To sum up, the desired conclusion is completely proven.
- Solutions to the Laplace equation and harmonic functions are exactly the same. As you mentioned, one way to define the harmonic functions is to take them as the solutions to the Laplace equation.
- Harmonic functions are not necessarily radial. Radial harmonic functions are called the fundamental solutions to the Laplace equation. In 2-D, it is $\log r$; in 3-D, it is $1/r$. These solutions are essential, and can be made use of to construct Green functions to help solve Poisson equations.
- Let $f$ be a harmonic function, and suppose it yields a separation of variables as $f(r,\theta)=F(r)\Theta(\theta)$. Then $F$ complies with a radial equation, and $\Theta$ is called a spherical harmonic function. These functions are essential in, say, quantum mechanics.
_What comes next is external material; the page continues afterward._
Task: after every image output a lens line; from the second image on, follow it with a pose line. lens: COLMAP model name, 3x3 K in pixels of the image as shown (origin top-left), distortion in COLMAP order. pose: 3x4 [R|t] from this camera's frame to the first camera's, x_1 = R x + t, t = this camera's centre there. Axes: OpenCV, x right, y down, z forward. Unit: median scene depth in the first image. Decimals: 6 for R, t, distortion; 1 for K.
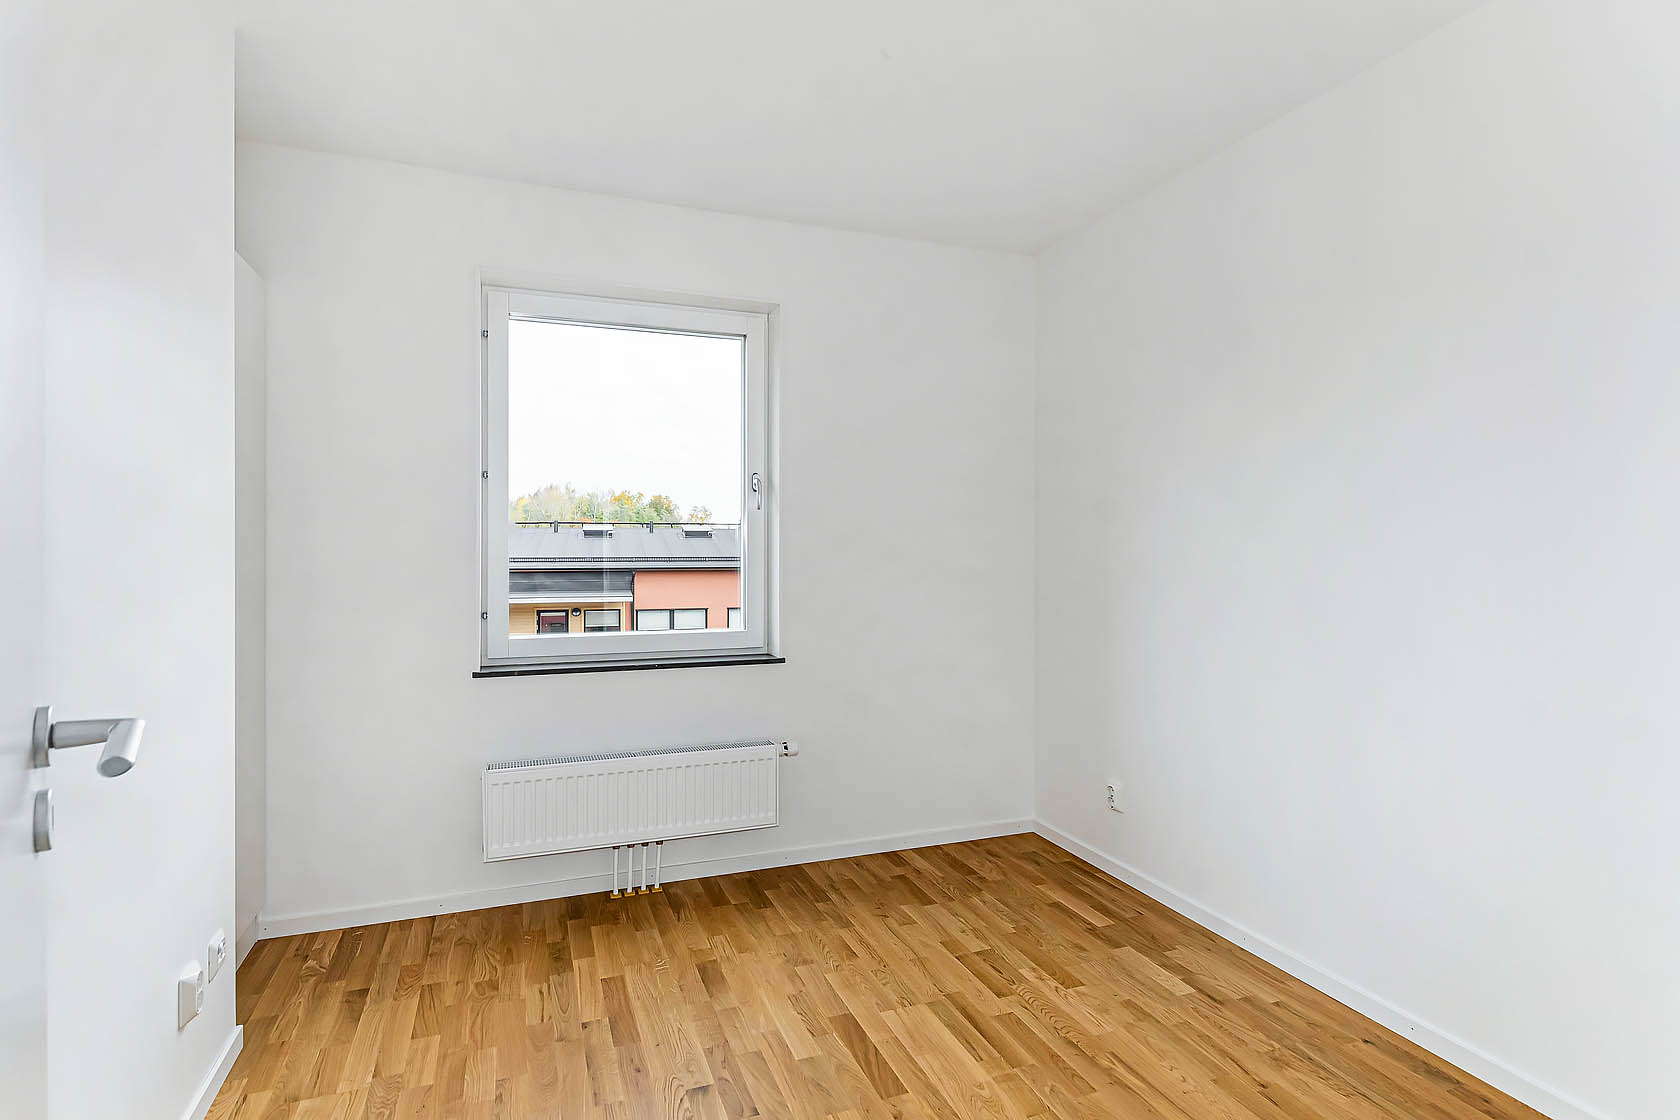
lens RADIAL K [[816.9, 0, 840.1], [0, 816.9, 557.9], [0, 0, 1]] dist [0.000712, -0.000026]
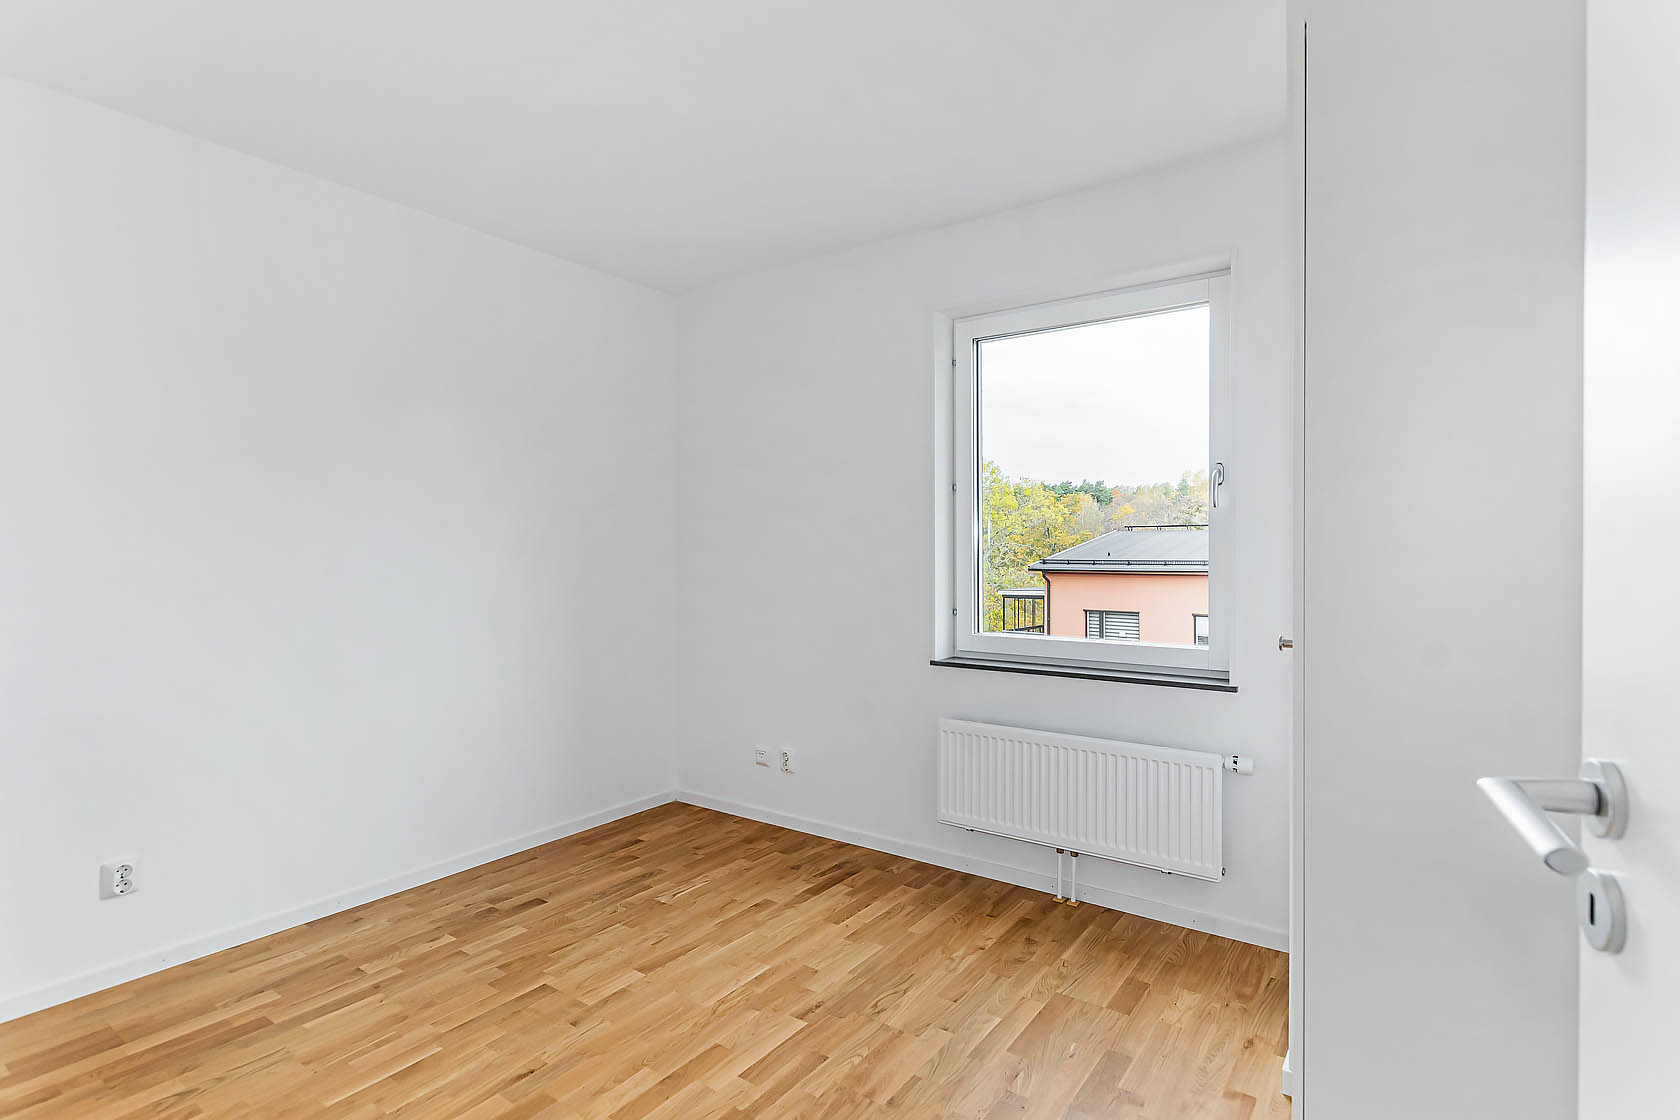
lens RADIAL K [[816.9, 0, 839.4], [0, 816.9, 557.7], [0, 0, 1]] dist [0.000712, -0.000026]
pose [[0.533804, -0.000149, -0.845608, 0.431324], [-0.003686, 0.999990, -0.002503, 0.001697], [0.845600, 0.004453, 0.533798, 0.246897]]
- In general, $f$ can be expressed as $$ f=\sum_nF_n\Theta_n, $$ where each $F_n$ complies with a radial equation, and each $\Theta_n$ is a spherical harmonic function. This expression can be obtained by solving the Laplace equation by separation of variables.